While we like to talk about the abject sluttery of many young women today, and also those that aren’t really “that kind of girl” but end up going pretty far down that road during the process of “dating,” I think that there has also been a tendency for many young women, and men, to pull back and reconsider. We see the “middle of the distribution” hollowing out, replaced by a barbell distribution — too much, or too little.
For example, the “never been kissed” and “never been asked on a date” theme also seems strong among Millennials and Gen Z. These girls are not celibates in theory, only in practice.
For example, we find, in “College Virgins are a Silent Almost-Majority”:
These days, Nicole is thinking a lot about sex. Not the sex she’s having but the sex she isn’t. The sex she feels like she probably should have had already. The sex that got away. This past summer, sitting at her kitchen table, still in the clothes she’d worn that day to her internship, she got the call she’d been expecting, and sort of dreading, for a while now. “I have something to tell you,” her best friend from home exclaimed over the line. “I had sex!”
Nicole brimmed with questions: “How was it? How big was his penis? How many times did you do it?” She was thrilled for her friend but also unsettled. The two of them had grown up together in Orlando, sharing so many of the same life experiences that their childhoods seemed to meld into one. Then, a few months back, her friend had met a guy she liked, had started dating him, had fallen in love — all milestones that Nicole, now a senior at NYU, still awaited. While her friend had once been proof to her that you could be a 21-year-old virgin and still be cool, now Nicole felt left behind. “I get off the phone and I feel like I’ve lost a friend. I was like, ‘The club is dwindling.’ ”
They must be very principled.
But they both have also subscribed to the notion that their first time should be special — not necessarily with a boyfriend or someone who loves them but at least with someone they care about on some level, someone who will consider their pleasure at least as much as his own.
This, apparently, is how a semi-attractive senior at New York University, in the center of Sodom-on-the-Hudson, becomes an accidental celibate. The article says that 20% of all college students are virgins on graduation, and around 40% of all students are virgins.
Nicole’s friend and roomate Rachel, also 21, is not so picky. Rachel is definitely on the “college boyfriend” track. She just wants to get her V-card punched so she can start partying.
Rachel says she doesn’t have a problem with hookup culture; she and her friends expect random hookups to be the entrée into something more serious, even though they also expect that most hookups won’t end that way. (“It’s a game now, like you have to be the person who cares less. If you start hooking up with a guy and don’t care if he likes you, then you start dating.”) But she also feels caught in a bind: All throughout high school, she held out, stopping sexual encounters just short of intercourse, with the idea that sex in college would be better, more mature and evolved. .
Unlike Nicole, who longs for a boyfriend, Rachel wishes she were able to participate in hookup culture. “I feel like once you’ve had sex the first time, the wall breaks and it’s acceptable to have sex with more random people,” she says. “I wish I could explore all of that, but I feel like the first time has to be a certain way.

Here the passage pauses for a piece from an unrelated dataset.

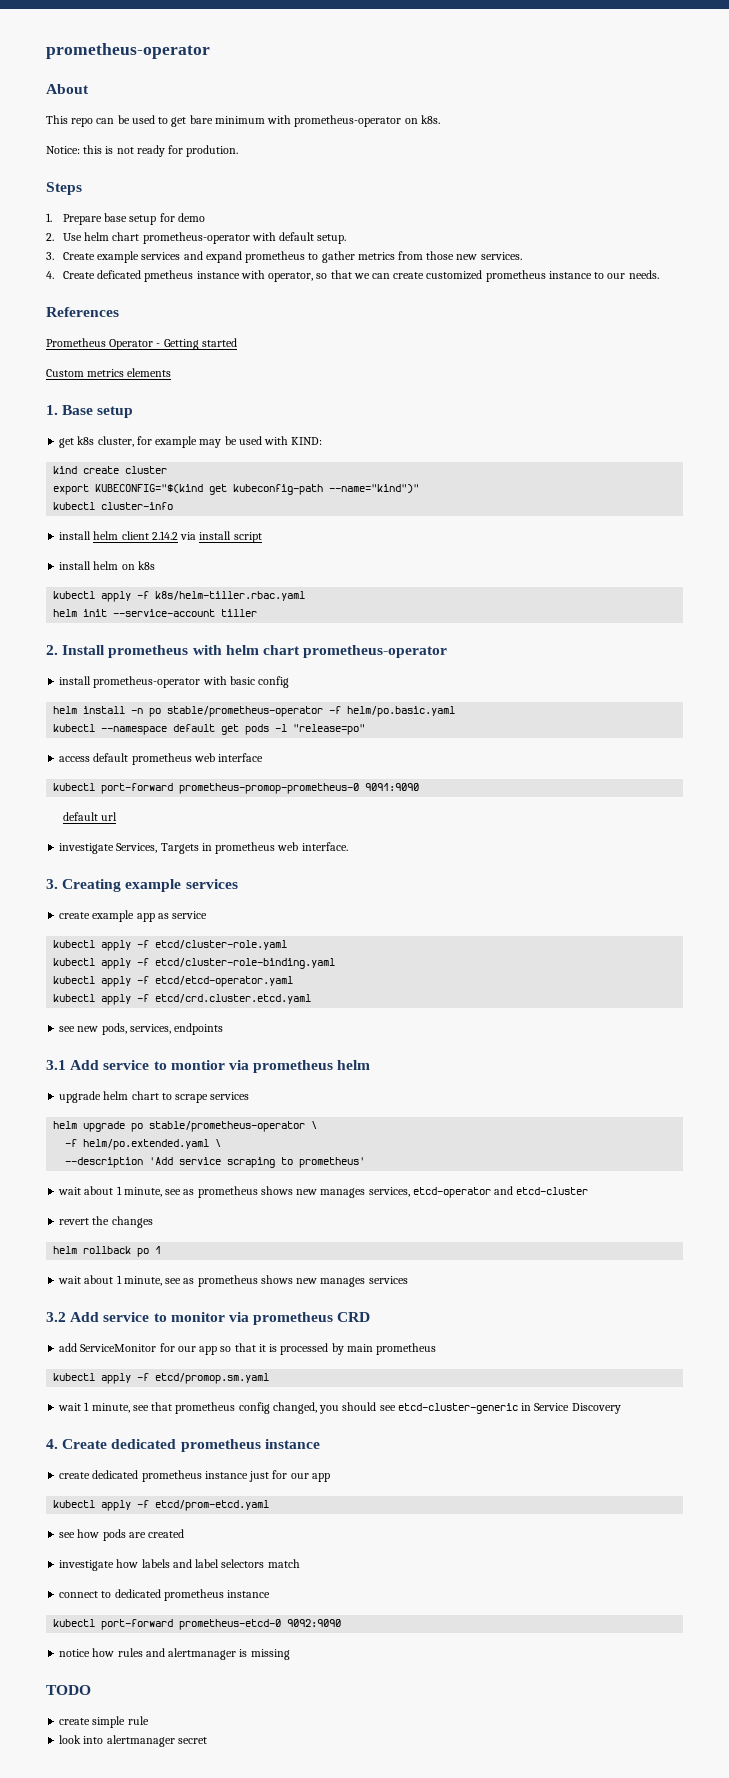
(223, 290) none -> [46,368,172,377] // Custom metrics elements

If I could get that out of the way, then if I had sex another time and it was bad, I wouldn’t be like, ‘That was horrible, bad on me, wrong move.’ I would be okay. But if that was the first time, I would be like, My life sucks.”
This really is a low hurdle. You figure she could stumble over it drunk. Especially at New York University. Nevertheless: nothing.

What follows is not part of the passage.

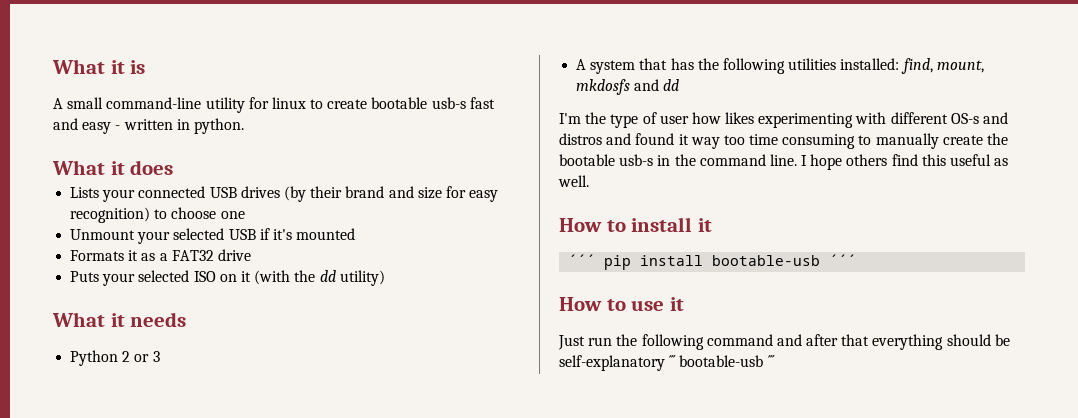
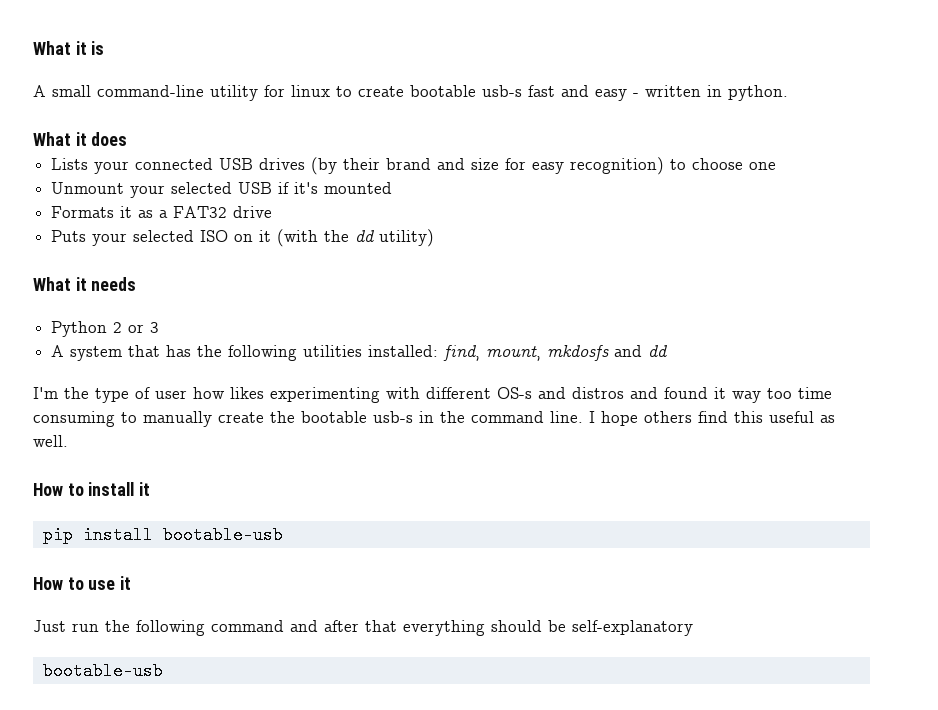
[568,254,596,266] ´´´ -> (151, 489) none
[829,254,857,266] ´´´ -> (283, 535) none
[669,355,775,367] ´´´ bootable-usb ´´´ -> [42,662,163,680] // bootable-usb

Not that I am criticising Nicole. I have been saying that we should adopt the old principle of marrying before having sex. Normally, this means marrying young, and having a lot of sex. At age 21, a lot of married “good girls” were getting pounded four nights a week.
Recently, we have seen the deterioration of “dating,” as it existed (briefly, and transiently) in the 1920-1970 period. As “dating” disintegrates, it is replaced by “hookups” or … nothing. A lot of attention has been placed on “hookups,” but for a lot of people, they have nothing. This is largely by choice — women, and men also, could participate in hookups if they wanted to, but they don’t want to.
Wellesley is, of course, an all-women college.
Now, I know that there are a lot of girls who have “never had a boyfriend” because they are party sluts, or because they have been in side-chick rotation.
But, setting those aside, there are a fair number of women who just haven’t had anything at all. Admittedly, many are Fugly, or, maybe “invisible” 5-6s. Still…
Then there is a small group of self-described “femcels,” who seem to think that, because they are getting almost no attention, they must be horribly ugly. Actually, they are 5/6/7s, nothing special but above average. (When 40% are obese or overweight, average not-fat girls end up above average, by default.)
I think this is somewhat hopeful, because it shows that a large number of young people today are not really lost in hedonism. If you could make them a deal: “get married young, to the best guys (because the smart ones want young debt-free virgins without tattoos), skip college, career, debt, and a decade of self-destructive ‘dating,’ have children and a family, and stay at home,” a lot of young women would take it.